From what I am reading tramadol is NO GOOD. I don't think I am going to have a problem not taking it b/c after I took the first two (as prescribed, what a concept..lol) I was so sick at my stomach. It felt like I was forcing the w/d it was that bad. I guess my body was saying "get this crap out of me" b/c I could not tolerate it. It's not a funny thing but I had to laugh a little at the fact that I was taking hundreds of pills not prescribed to me and certainly not as any Dr. would direct and when I finally do I'm sick as a dog. No help at all from them. I did contact an outpatient treatment group that my insurance will pay for. They want me to be detoxed first so I can fully participate. I am looking forward to that. Right now just calling a detox center everyday to see if they have an opening and going through this as best I can. Thanks so much for everyone's support.
Tramadol is very addicting! Throw em, flush em and run!
They are also harder to come off of then the others.
I don't understand these Dr's trading narcotics for narcotics.
You are not weak minded. Your addicted brain is telling you to be weak.
Please don't do it.
Be done with the pills and get on with your life.
I am at 60+ days clean so I know exactly what your going through.

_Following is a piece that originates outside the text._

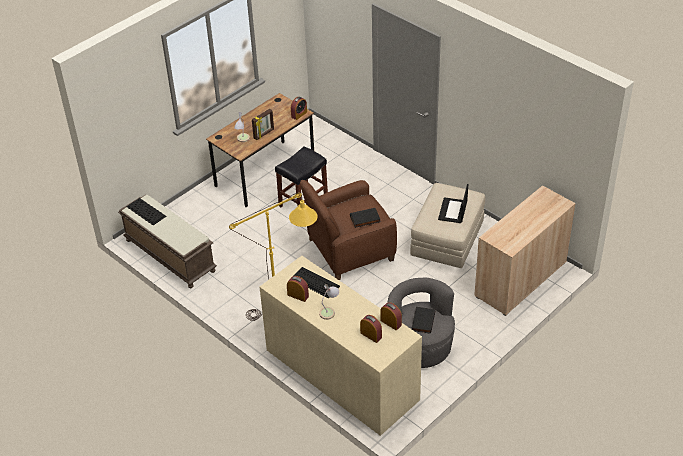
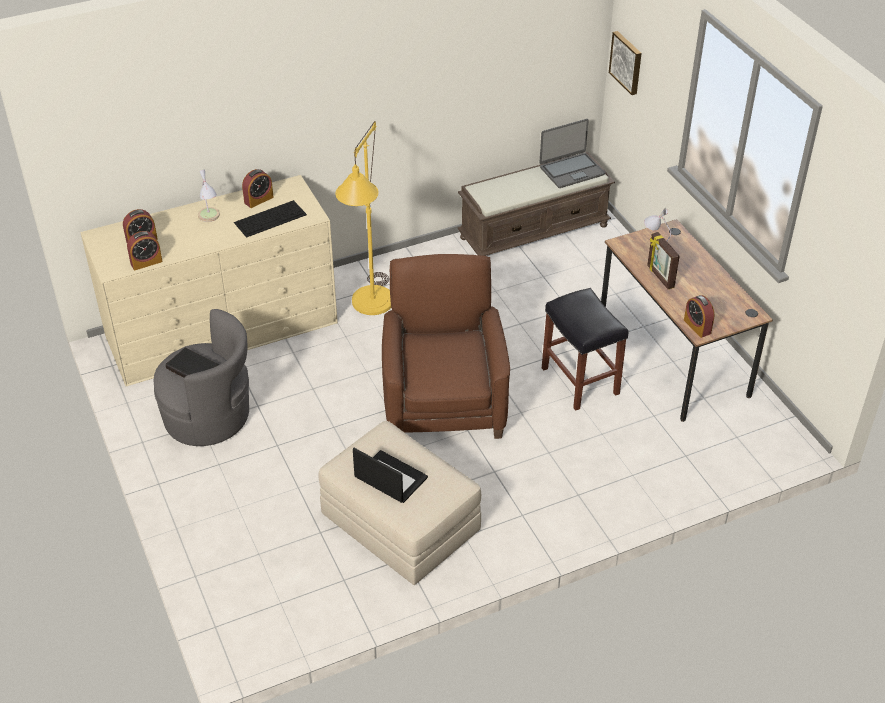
camera: 110 degrees right, 0 degrees up
(114, 132) = (627, 62): none -> picture
(145, 211) = (571, 170): keyboard -> laptop
(365, 219) = (425, 361): black book -> none
(520, 279) = (254, 583): beige cabinet -> none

Be strong and continue posting.
I tried Tramadol. I didn't feel anything. At all. Nothing beyond what I usually do. I stopped because of that reason. No affects that I know of.
My doctor tried me on Lithium, just took me off not long ago in fact. At first I wasn't getting enough, as even the labwork showed. Then it was raised but still, not strong enough. My doctor took me off because I was getting sick a lot. I had horrible headaches. I also found out I had a UTI when he took me off so I don't really know how much of the sickness was the medicine and how much the infection. I'm on Tegretol now so here's hoping.
Luck to you.
Hi Selena. Tramadol is addictive and people say not fun to come off. I would
flush those! I believe it's an opiod. As far as your brain telling you to take something, Yes, that's the addict talking to you. Don't listen! You've got to want this. Are the pills making your life better or worse? There are other methods of managing most pain. I've had to look into that. No, you're not weak minded. We all have the voice telling us to use. Your brain wants it's
medicine! It's used to it. You can do this. Separate yourself from the pills and the means of getting them. When the cravings hit, take a bath, go for a walk,
do something to distract yourself. Also, think about some kind of aftercare.
Take care and keep posting.
I don't know about how addictive tramadol is, sorry, but I remember that when I quit drinking, the Dr put me on lithium for a few weeks & I had exactly the same thoughts as you. But, she told me that people can actually die from w/d - at least from booze, anyway, and I read somewhere on this site that most overdoses happen with someone falling off the wagon - but back at the same dose they used to take. I didn't become addicted to lithium - the Dr helped me taper off it. (2 high doses a day, down to one a day, then final smaller dose for just if ncessary) I finally quit the booze - I fell off the wagon a few more times but I never had to go through withdrawal again). I'm now coming off prescription meds and also debating going to the Dr again. I'm only on day 4. Good luck - I'll be interested to read what others say about the tramadol.